*** Opening of Given entries ***

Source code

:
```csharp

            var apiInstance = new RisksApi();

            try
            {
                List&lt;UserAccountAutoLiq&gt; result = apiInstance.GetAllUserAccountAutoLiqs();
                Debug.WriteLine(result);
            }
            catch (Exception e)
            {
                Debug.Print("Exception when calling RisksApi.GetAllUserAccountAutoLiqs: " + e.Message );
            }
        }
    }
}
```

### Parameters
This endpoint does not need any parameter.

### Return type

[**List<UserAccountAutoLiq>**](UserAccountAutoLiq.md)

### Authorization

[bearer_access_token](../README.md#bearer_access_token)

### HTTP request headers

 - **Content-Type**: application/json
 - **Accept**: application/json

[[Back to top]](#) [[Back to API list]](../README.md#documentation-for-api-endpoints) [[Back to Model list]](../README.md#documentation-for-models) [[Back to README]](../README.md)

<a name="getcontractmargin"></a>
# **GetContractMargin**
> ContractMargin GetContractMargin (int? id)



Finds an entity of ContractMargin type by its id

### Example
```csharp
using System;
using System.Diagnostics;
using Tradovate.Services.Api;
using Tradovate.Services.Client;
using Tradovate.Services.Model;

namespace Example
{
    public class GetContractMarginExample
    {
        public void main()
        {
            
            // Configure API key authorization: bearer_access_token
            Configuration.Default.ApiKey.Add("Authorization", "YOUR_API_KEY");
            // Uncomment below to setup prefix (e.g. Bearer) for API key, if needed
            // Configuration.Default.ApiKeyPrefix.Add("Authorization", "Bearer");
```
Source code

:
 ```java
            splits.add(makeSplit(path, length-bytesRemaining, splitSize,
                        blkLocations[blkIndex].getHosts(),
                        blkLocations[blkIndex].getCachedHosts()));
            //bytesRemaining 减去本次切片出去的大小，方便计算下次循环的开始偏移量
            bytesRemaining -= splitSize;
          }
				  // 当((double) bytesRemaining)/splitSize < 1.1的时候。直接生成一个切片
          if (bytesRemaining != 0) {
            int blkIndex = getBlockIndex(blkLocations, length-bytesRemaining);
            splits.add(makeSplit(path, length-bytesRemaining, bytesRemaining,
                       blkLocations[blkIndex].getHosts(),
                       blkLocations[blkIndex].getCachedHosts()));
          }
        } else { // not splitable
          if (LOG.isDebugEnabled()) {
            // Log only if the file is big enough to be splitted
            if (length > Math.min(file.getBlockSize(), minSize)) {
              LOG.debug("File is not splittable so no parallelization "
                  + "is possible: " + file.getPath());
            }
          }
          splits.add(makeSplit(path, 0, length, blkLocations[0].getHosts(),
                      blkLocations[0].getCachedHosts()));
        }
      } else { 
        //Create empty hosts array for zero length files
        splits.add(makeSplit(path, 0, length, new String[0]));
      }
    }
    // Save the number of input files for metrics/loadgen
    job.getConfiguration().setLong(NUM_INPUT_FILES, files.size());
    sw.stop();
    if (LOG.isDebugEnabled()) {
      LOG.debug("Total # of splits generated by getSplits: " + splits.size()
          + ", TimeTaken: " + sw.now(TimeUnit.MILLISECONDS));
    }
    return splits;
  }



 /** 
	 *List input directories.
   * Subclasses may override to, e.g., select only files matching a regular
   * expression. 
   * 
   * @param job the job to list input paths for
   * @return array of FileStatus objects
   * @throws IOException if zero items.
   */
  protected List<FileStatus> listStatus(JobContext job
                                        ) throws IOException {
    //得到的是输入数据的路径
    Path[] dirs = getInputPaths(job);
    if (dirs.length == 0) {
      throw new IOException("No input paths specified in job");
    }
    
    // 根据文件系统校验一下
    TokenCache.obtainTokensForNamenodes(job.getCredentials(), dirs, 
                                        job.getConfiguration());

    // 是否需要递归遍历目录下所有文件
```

*** Close of Given entries ***

# Action item
All of the material above needs to be output exactly, with no line left out.

# Result for this task
Source code

:
```csharp

            var apiInstance = new RisksApi();

            try
            {
                List&lt;UserAccountAutoLiq&gt; result = apiInstance.GetAllUserAccountAutoLiqs();
                Debug.WriteLine(result);
            }
            catch (Exception e)
            {
                Debug.Print("Exception when calling RisksApi.GetAllUserAccountAutoLiqs: " + e.Message );
            }
        }
    }
}
```

### Parameters
This endpoint does not need any parameter.

### Return type

[**List<UserAccountAutoLiq>**](UserAccountAutoLiq.md)

### Authorization

[bearer_access_token](../README.md#bearer_access_token)

### HTTP request headers

 - **Content-Type**: application/json
 - **Accept**: application/json

[[Back to top]](#) [[Back to API list]](../README.md#documentation-for-api-endpoints) [[Back to Model list]](../README.md#documentation-for-models) [[Back to README]](../README.md)

<a name="getcontractmargin"></a>
# **GetContractMargin**
> ContractMargin GetContractMargin (int? id)



Finds an entity of ContractMargin type by its id

### Example
```csharp
using System;
using System.Diagnostics;
using Tradovate.Services.Api;
using Tradovate.Services.Client;
using Tradovate.Services.Model;

namespace Example
{
    public class GetContractMarginExample
    {
        public void main()
        {
            
            // Configure API key authorization: bearer_access_token
            Configuration.Default.ApiKey.Add("Authorization", "YOUR_API_KEY");
            // Uncomment below to setup prefix (e.g. Bearer) for API key, if needed
            // Configuration.Default.ApiKeyPrefix.Add("Authorization", "Bearer");
```
Source code

:
 ```java
            splits.add(makeSplit(path, length-bytesRemaining, splitSize,
                        blkLocations[blkIndex].getHosts(),
                        blkLocations[blkIndex].getCachedHosts()));
            //bytesRemaining 减去本次切片出去的大小，方便计算下次循环的开始偏移量
            bytesRemaining -= splitSize;
          }
				  // 当((double) bytesRemaining)/splitSize < 1.1的时候。直接生成一个切片
          if (bytesRemaining != 0) {
            int blkIndex = getBlockIndex(blkLocations, length-bytesRemaining);
            splits.add(makeSplit(path, length-bytesRemaining, bytesRemaining,
                       blkLocations[blkIndex].getHosts(),
                       blkLocations[blkIndex].getCachedHosts()));
          }
        } else { // not splitable
          if (LOG.isDebugEnabled()) {
            // Log only if the file is big enough to be splitted
            if (length > Math.min(file.getBlockSize(), minSize)) {
              LOG.debug("File is not splittable so no parallelization "
                  + "is possible: " + file.getPath());
            }
          }
          splits.add(makeSplit(path, 0, length, blkLocations[0].getHosts(),
                      blkLocations[0].getCachedHosts()));
        }
      } else { 
        //Create empty hosts array for zero length files
        splits.add(makeSplit(path, 0, length, new String[0]));
      }
    }
    // Save the number of input files for metrics/loadgen
    job.getConfiguration().setLong(NUM_INPUT_FILES, files.size());
    sw.stop();
    if (LOG.isDebugEnabled()) {
      LOG.debug("Total # of splits generated by getSplits: " + splits.size()
          + ", TimeTaken: " + sw.now(TimeUnit.MILLISECONDS));
    }
    return splits;
  }



 /** 
	 *List input directories.
   * Subclasses may override to, e.g., select only files matching a regular
   * expression. 
   * 
   * @param job the job to list input paths for
   * @return array of FileStatus objects
   * @throws IOException if zero items.
   */
  protected List<FileStatus> listStatus(JobContext job
                                        ) throws IOException {
    //得到的是输入数据的路径
    Path[] dirs = getInputPaths(job);
    if (dirs.length == 0) {
      throw new IOException("No input paths specified in job");
    }
    
    // 根据文件系统校验一下
    TokenCache.obtainTokensForNamenodes(job.getCredentials(), dirs, 
                                        job.getConfiguration());

    // 是否需要递归遍历目录下所有文件
```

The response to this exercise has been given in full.